Operating characteristic information extraction of flood discharge structure based on complete ensemble empirical mode decomposition with adaptive noise and permutation entropy

Abstract

It remains a major issue to assess health condition and degree of vibration damage of flood discharge structure by working features in recent years. In the process of acquisition and transmission, because vibration signals are susceptible to interference from high-frequency white noise and low-frequency water flow noise, they are usually shown in the form of nonstationary random signals with low signal to noise ratio. Modal information is hard to be precisely recognized as the character of structural vibration is drowned into the strong noise. In order to remove the noise and preserve structural characteristic information, a new characteristic information extraction method based on complete ensemble empirical mode decomposition with adaptive noise (CEEMDAN) entropy (CEEMDAN-PE) is proposed. Firstly, the vibration signal is decomposed into a series of intrinsic mode functions (IMFs) by CEEMDAN, and then low-frequency water flow noise can be filtered out through spectrum analysis of each IMF component. Secondly, the noise degree of each IMF is determined by permutation entropy and high-frequency noise in IMFs is filtered out by singular value decomposition. Finally, the noise elimination IMFs are reconstructed to obtain the operating characteristic information of flood discharge structure.

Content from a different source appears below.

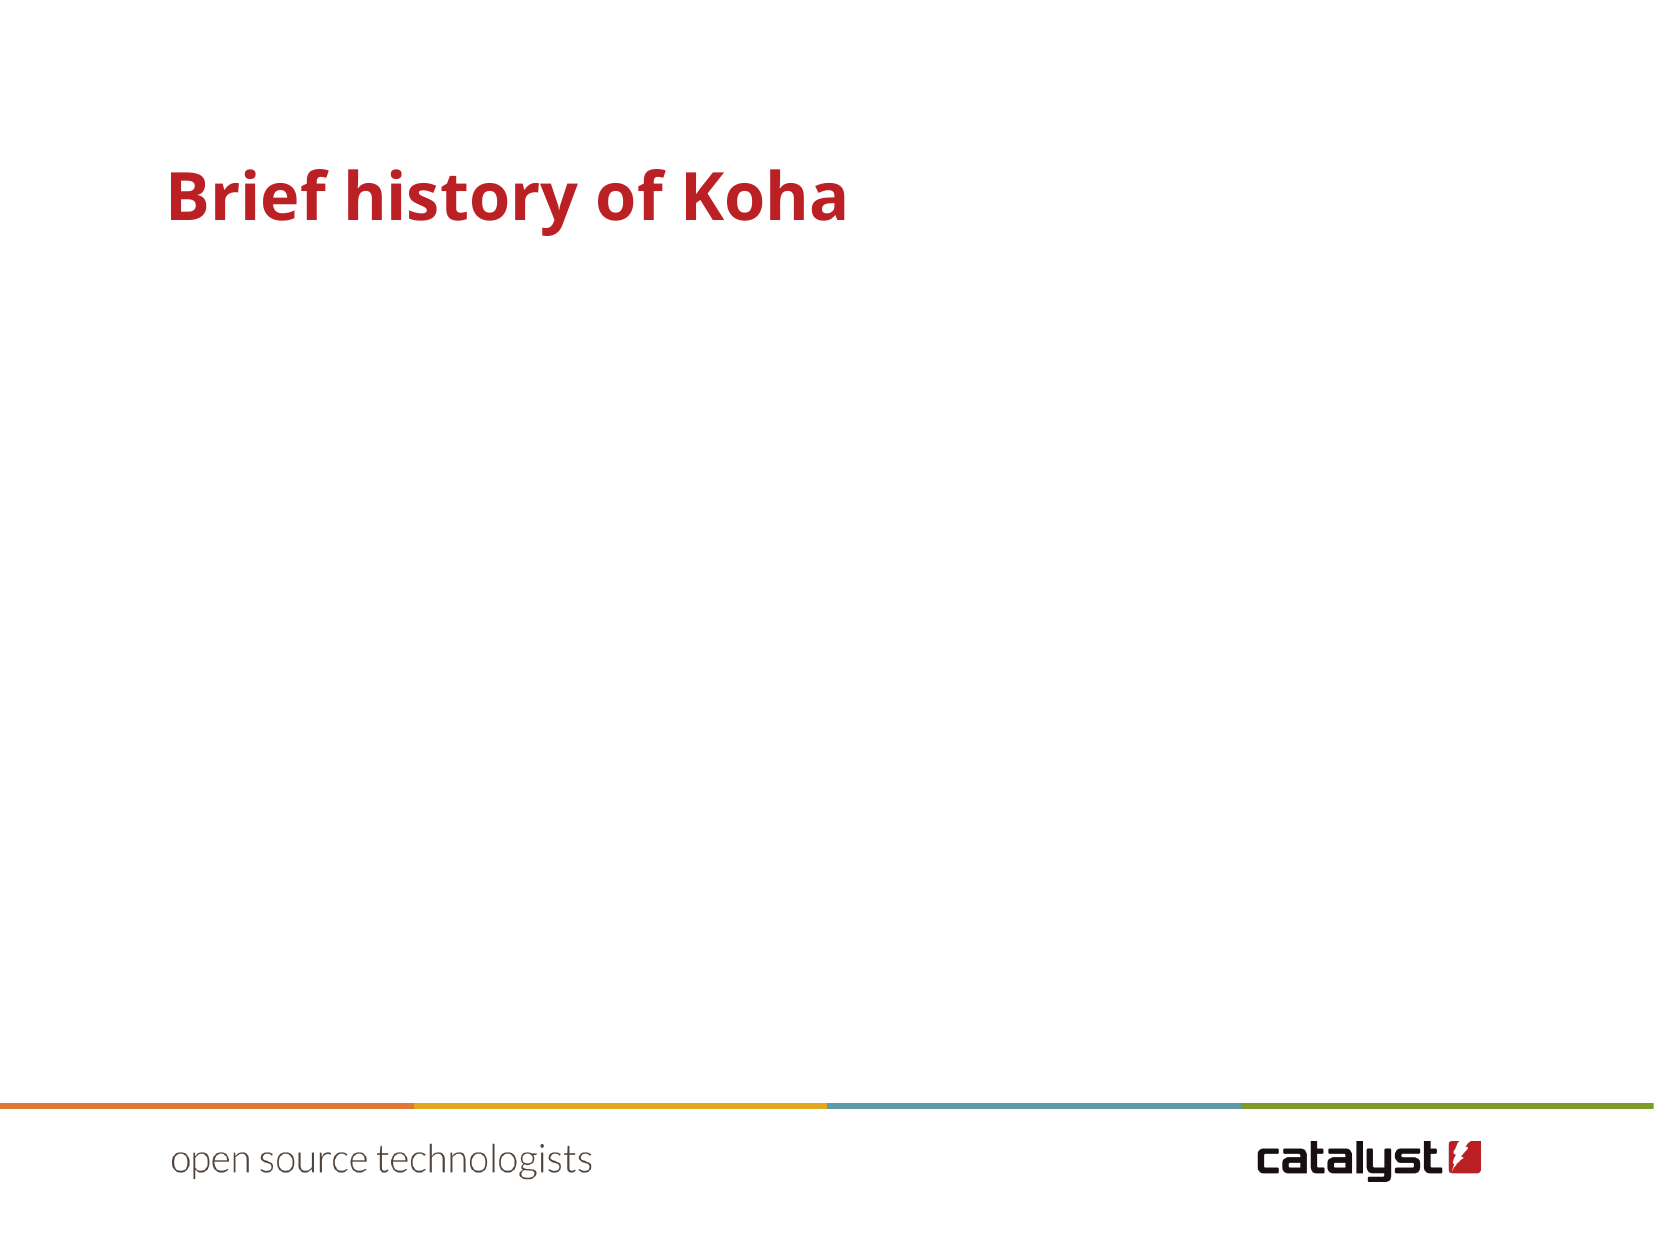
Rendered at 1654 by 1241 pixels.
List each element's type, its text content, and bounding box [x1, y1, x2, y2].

picture [0, 1103, 1654, 1182]
title Brief history of Koha [165, 90, 1489, 298]
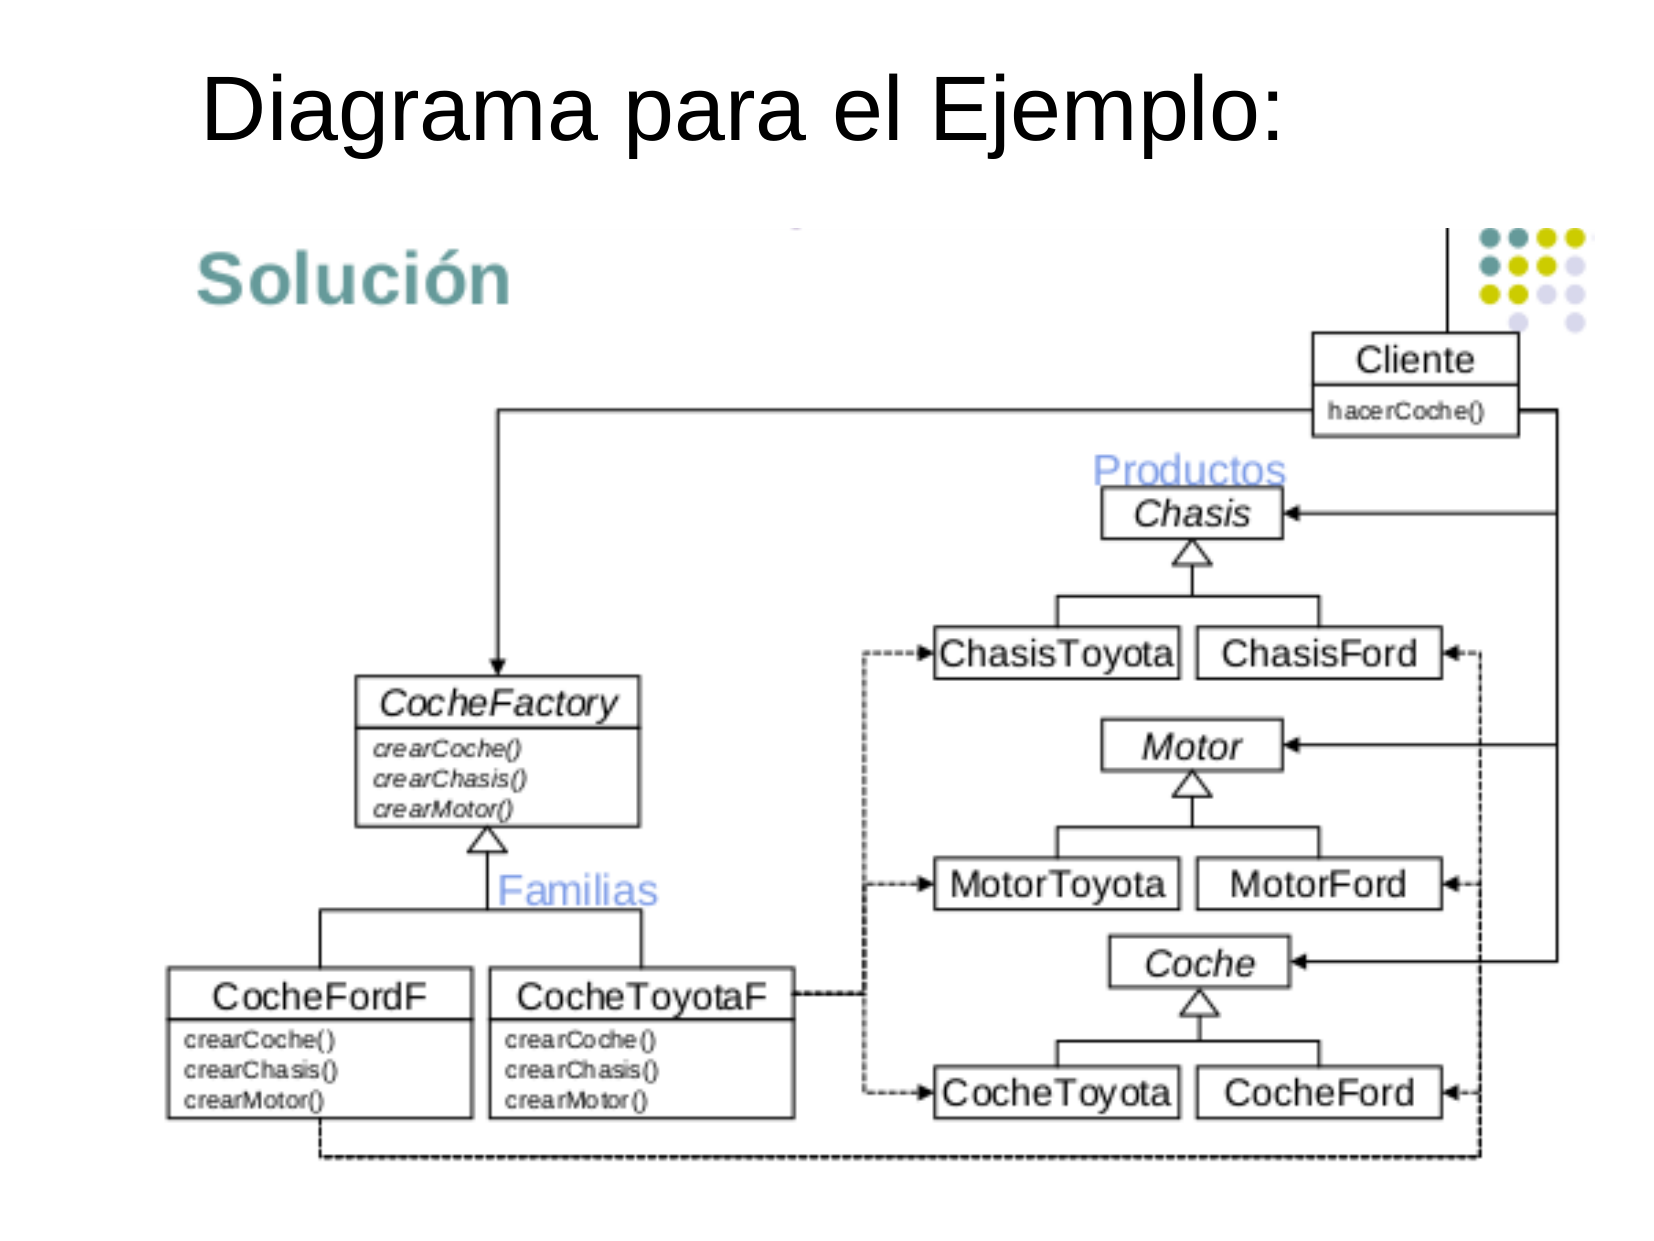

The effectiveness of the proposed method on characteristic information extraction is validated by a simulation experiment. Furthermore, the proposed method was applied to the 5th overflow section of Three Gorges Dam and the analysis results show that the CEEMDAN-PE method can effectively remove the noise and extract dominant frequencies of flood discharge structure, which provides foundation for health monitoring and damage identification of flood discharge structure with a strong engineering practicability.